Ethereal-users: Re: [Ethereal-users] GSM MAP SMS decode

Note: This archive is from the project's previous web site, ethereal.com. This list is no longer active.

From: Guy Harris <gharris@xxxxxxxxx>
Date: Mon, 01 Aug 2005 10:58:15 -0700
John Vincent wrote:

I notice that the decode from GSM MAP SMS text does not work correctly when the encoding scheme is UCS2 (it works OK for the GSM
7-bit alphabet. Would anybody be intersted in fixing that? To fix it
I guess ethereal needs support for displaying unicode fonts (unless
it already has that...?)

A limited capability to handle it could be provided simply by ignoring (or displaying as "\XNNNN") non-ASCII characters.

Displaying Unicode characters is not hard with GTK+ 2.x - GTK+ 2.x expects to be handed a UTF-8 string. It's harder with GTK+ 1.2[.x] - I'm not even sure how to find out the encoding GTK+ 1.2[.x] expects for strings.

(The native Windows GUI code Gerald's been working on off and on would, I think, require something such as the Microsoft Layer for Unicode:

	http://www.microsoft.com/globaldev/handson/dev/mslu_announce.mspx

in order to support W95/W98/WMe. Were we to do a native KDE version, I think the version of Qt that KDE 3.x uses handles Unicode natively - either as UCS-2 or UTF-8; OS X also uses UTF-8 encoded Unicode in the GUI code.

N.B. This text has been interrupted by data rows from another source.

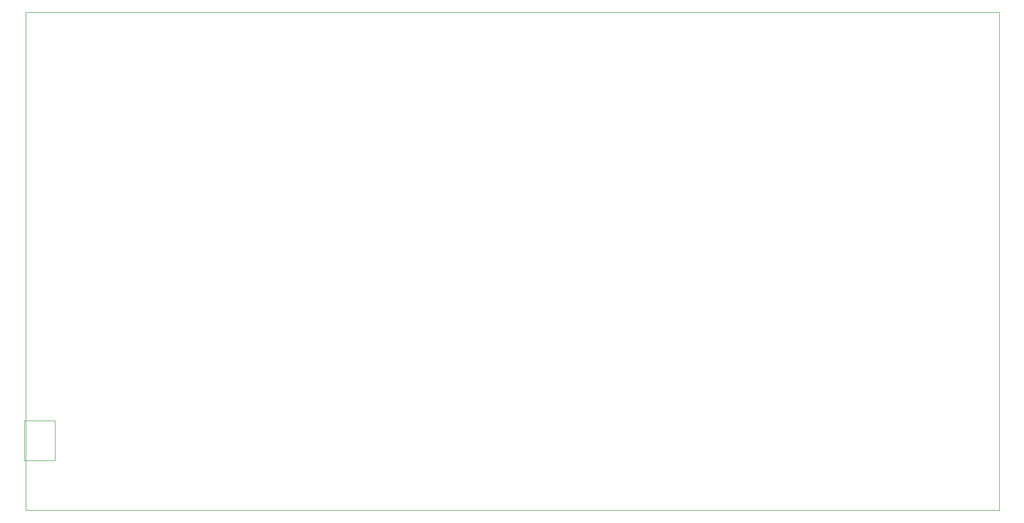
<source format=gbr>
G04 DipTrace 3.3.1.3*
G04 BoardOutline.gbr*
%MOIN*%
G04 #@! TF.FileFunction,Profile*
G04 #@! TF.Part,Single*
%ADD11C,0.005512*%
%FSLAX26Y26*%
G04*
G70*
G90*
G75*
G01*
G04 BoardOutline*
%LPD*%
X393701Y7106299D2*
D11*
X13503937D1*
Y393701D1*
X393701D1*
Y7106299D1*
X374016Y1598425D2*
X787402D1*
Y1062992D1*
X374016D1*
Y1598425D1*
M02*

</source>
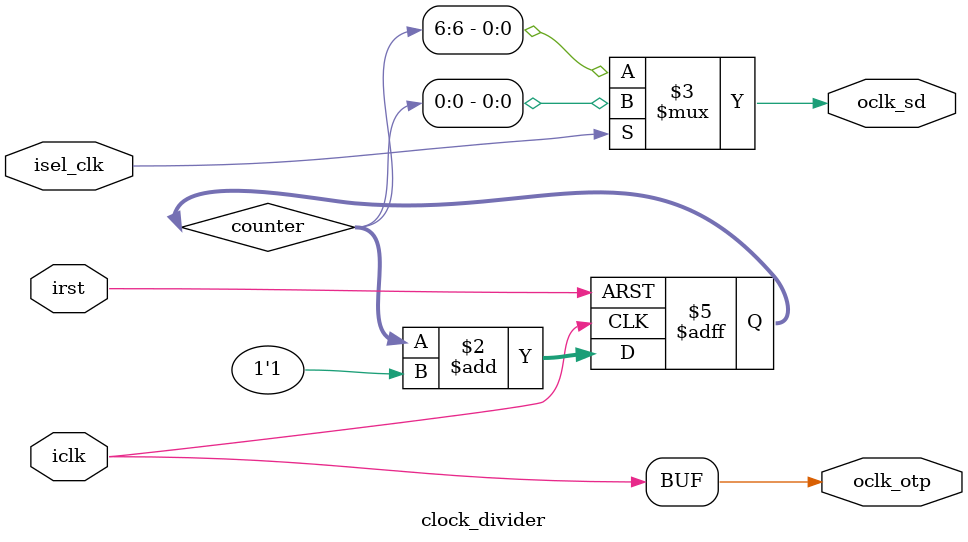
<source format=v>
`timescale 1ns/100ps

module clock_divider (
  input  irst,      // Global reset
  input  iclk,      // Reference clock
  input  isel_clk,  // Select slow (0) or fast (1) clock
  output oclk_otp,
  output oclk_sd
);

  reg [6:0] counter = 7'd0; 
  always @(posedge iclk or posedge irst) begin
    if (irst)
      counter <= 7'd0;
    else
      counter <= counter + 1'b1;  
  end

  assign oclk_sd  = isel_clk ? counter[0] : counter[6];
  assign oclk_otp = iclk;

endmodule

</source>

This also raises issues of file access - recent versions of GLib have stdio wrapper routines that presumably either do nothing or translate from UTF-8 to the locale's character set on UN*X, and map to Unicode on Windows.)

The main thing Ethereal needs is a more sophisticated scheme for handling strings, as there are a number of different character encodings that can be used for strings (UCS-2, both little-endian as in SMB and probably big-endian in some places; UTF-8; ISO 8859/n for various values of n; assorted other EUC character encodings, e.g. DBCS encodings for various Asian languages; various non-EUC character encodings, including DOS/Windows code pages, old Mac character sets, Shift-JIS, KOI-8, etc., etc., etc. - oh, and don't forget EBCDIC, if, as I think is the case, some SNA protocols we dissect use it).

This might also call for us incorporating our own version of iconv, or something equivalent, as the Single UNIX Specification item on iconv says that the actual encoding names are implementation-dependent, but we need a *platform-independent* way for a dissector to specify that a string is, say, MacRoman or ISO 8859/1 and for the Ethereal core to translate from that to UTF-8.

See the first item under "Dissector infrastructure" in

	http://wiki.ethereal.com/Development_2fWishlist

Even if ethereal can't display the message correctly, it would be nice if it didn't say [Malformed Packet: GSM SMS] which it does at
the moment.

I suspect that's a separate problem.